In order to achieve optimum performance of a given application on a given computer platform, compilers must keep up with new processor features, such as extended instruction set, pipelining, multiple-level cache hierarchy, instruction level parallelism, and branch prediction, exploiting new optimization possibilities. Although compilers for new processors do include some advanced optimization features they are specifically told by program developers for which architecture to optimize, by using different compiler switches or using CPUID. We believe that future compilers must be even more aware of the underlying architecture. However, internal architectural details are seldom made public. We have recently proposed an experiment flow with a series of microbenchmarks that determine the organization and size of a branch predictor using on-chip performance monitoring registers. Such knowledge can be used either for manual code optimization, or for design of new, more architecture-aware compilers. It could also be used for verification of architectural simulators. Microbenchmarks for determining branch predictor organization are originally presented in our WDDD'02 paper. The proposed experiment flow is illustrated with microbenchmarks tuned for Intel Pentium III and Pentium 4 processors.

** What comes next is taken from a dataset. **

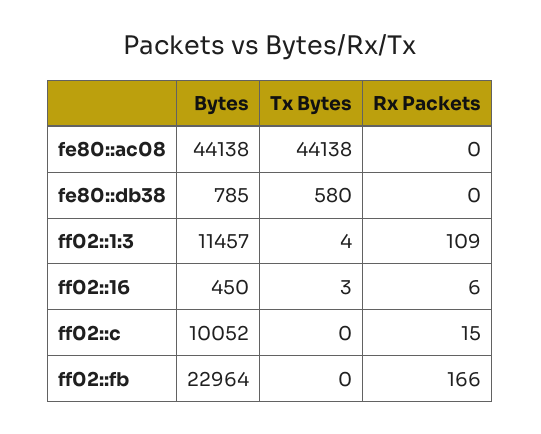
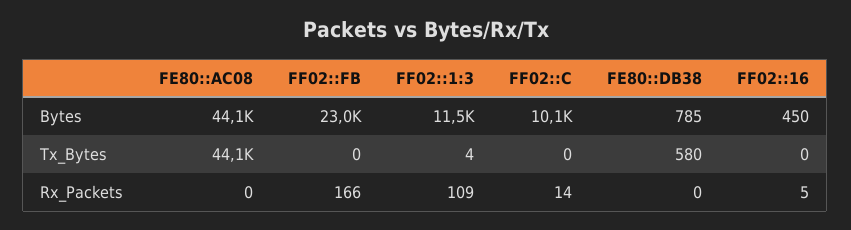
Tx Bytes, ff02::16: 3 -> 0
Rx Packets, ff02::16: 6 -> 5
Rx Packets, ff02::c: 15 -> 14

Our group is interested in workload characterization of current and future applications for various computing platforms. Starting from relatively small applications running on low-cost, low-power embedded systems, to multimedia applications (video encode/decode, speech recognition/synthesis, compression) running on mobile handheld platforms, to scientific applications, large-scale databases, e-commerce and decision-support applications running on high-performance servers. The LaCASA Laboratory uses SPECcpu, MiBench, and SPLASH-2 benchmark suites we are looking for new real-world applications.

[SPE04]

Bridging the CPU-Memory Speed Gap

The underlying semiconductor technology continues to improve significantly doubling the number of transistors per processor chip every 18 months and increasing the operating frequency. This opens a way for a billion-transistor processor chip running at 20 GHz by the end of this decade. While memory capacity improves significantly, quadrupling in 3-4 years, the memory latency improves slowly since the requirements for high capacity, high speed and low cost are in direct opposition.
We investigate both hardware and software techniques aimed to overcome this increasing speed gap between processor and memory subsystems in a wide range of computing systems, starting from low-cost embedded systems, to high-performance processors and multiprocessor systems.
Our prior work has explored cache coherence protocols and techniques for tolerating memory latency in shared memory multiprocessors. Specifically we investigated the performance and implementation issues of hardware and software-controlled cache prefetching and data forwarding. We also proposed a novel technique cache injection and showed that cache injection can achieve significant performance improvement in bus-based shared memory multiprocessors.
Our recent work concentrates on cache efficiency and dynamic behavior in embedded systems. We are also interested in cache replacement policies in both high-performance and embedded systems. Replacement policy is one of the key factors that determine the effectiveness of caches and specifies which cache block should be replaced on a cache miss. Its importance is expected to grow further in the future as capacity and associativity of caches increase. An optimal replacement algorithm would replace a block whose next reference is farthest away in the future; this requires the perfect knowledge of future block references, and hence is infeasible. Instead, we have to use heuristics to determine which block is the most suitable to be replaced. We have done an extensive performance analysis of the existing replacement policies.